Note that the lab budget uses Total Blocking Time as the stand-in for INP — you cannot measure real INP without real users, so TBT is the CI-friendly proxy that correlates with it. Pair the lab budget with an alert on your field data so both halves of the loop have a tripwire.

Summary

  • Core Web Vitals are three user-centric metrics, each with a good threshold at the 75th percentile: LCP ≤ 2.5s (loading), INP ≤ 200ms (responsiveness), CLS ≤ 0.1 (stability). All are Baseline widely available.
  • INP replaced FID as a Core Web Vital in March 2024. It measures the full latency of interactions across the whole visit, not just the first input’s delay.
  • LCP is fixed by speeding up TTFB, removing render-blocking resources, and getting the hero image discovered and loaded early — never lazy-load it.

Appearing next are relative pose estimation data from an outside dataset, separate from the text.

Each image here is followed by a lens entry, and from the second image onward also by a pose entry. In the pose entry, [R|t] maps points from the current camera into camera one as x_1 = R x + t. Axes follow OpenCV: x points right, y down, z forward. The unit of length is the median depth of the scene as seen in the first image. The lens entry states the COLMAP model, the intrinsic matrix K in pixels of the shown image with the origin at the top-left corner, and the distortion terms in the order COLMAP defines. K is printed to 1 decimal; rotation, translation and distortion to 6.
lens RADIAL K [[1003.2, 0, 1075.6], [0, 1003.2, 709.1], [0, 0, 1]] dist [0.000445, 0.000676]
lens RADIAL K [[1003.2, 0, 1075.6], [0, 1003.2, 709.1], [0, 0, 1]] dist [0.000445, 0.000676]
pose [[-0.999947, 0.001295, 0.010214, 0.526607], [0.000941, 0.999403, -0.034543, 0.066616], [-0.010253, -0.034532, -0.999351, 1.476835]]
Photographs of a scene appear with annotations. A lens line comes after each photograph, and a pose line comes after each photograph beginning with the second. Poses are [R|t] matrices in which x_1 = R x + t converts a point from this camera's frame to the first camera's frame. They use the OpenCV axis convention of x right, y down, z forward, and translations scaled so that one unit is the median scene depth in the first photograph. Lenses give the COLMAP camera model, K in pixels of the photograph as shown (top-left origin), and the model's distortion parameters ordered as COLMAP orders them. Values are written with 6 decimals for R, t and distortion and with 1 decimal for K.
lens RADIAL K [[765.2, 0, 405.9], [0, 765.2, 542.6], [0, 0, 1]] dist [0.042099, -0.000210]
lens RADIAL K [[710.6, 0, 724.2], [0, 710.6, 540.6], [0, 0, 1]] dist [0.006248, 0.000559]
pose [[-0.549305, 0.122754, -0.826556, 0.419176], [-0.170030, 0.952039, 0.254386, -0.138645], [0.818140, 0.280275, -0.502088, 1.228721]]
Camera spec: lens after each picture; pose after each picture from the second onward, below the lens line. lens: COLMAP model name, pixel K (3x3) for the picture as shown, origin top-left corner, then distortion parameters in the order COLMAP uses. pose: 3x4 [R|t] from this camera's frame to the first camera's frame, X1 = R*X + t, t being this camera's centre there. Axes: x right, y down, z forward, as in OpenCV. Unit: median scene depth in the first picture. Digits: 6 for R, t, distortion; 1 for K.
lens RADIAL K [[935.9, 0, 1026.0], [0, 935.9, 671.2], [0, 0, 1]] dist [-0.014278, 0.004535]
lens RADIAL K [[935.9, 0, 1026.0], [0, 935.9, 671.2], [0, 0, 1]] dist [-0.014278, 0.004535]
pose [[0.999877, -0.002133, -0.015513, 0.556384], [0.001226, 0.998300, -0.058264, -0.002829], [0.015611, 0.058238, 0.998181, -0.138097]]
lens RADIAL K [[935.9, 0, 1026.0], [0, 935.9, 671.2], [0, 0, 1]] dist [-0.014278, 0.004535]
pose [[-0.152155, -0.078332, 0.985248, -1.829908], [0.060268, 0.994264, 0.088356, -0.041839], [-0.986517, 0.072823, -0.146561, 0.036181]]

  • INP is fixed by breaking up long tasks and yielding (scheduler.yield() where available, with a setTimeout fallback), deferring non-urgent work, and moving heavy compute to a worker.
  • CLS is fixed by reserving space: set width/height or aspect-ratio on media, hold room for injected content, match font metrics, and animate only transform/opacity.
  • Field (RUM) data is the truth; lab data is for debugging. Collect the field with the web-vitals library (its attribution build turns a number into a cause), send it with sendBeacon, or read the raw PerformanceObserver timeline for custom needs.
  • Run the audit → diagnose → fix loop and lock in wins with a performance budget in CI, using Total Blocking Time as the lab proxy for INP.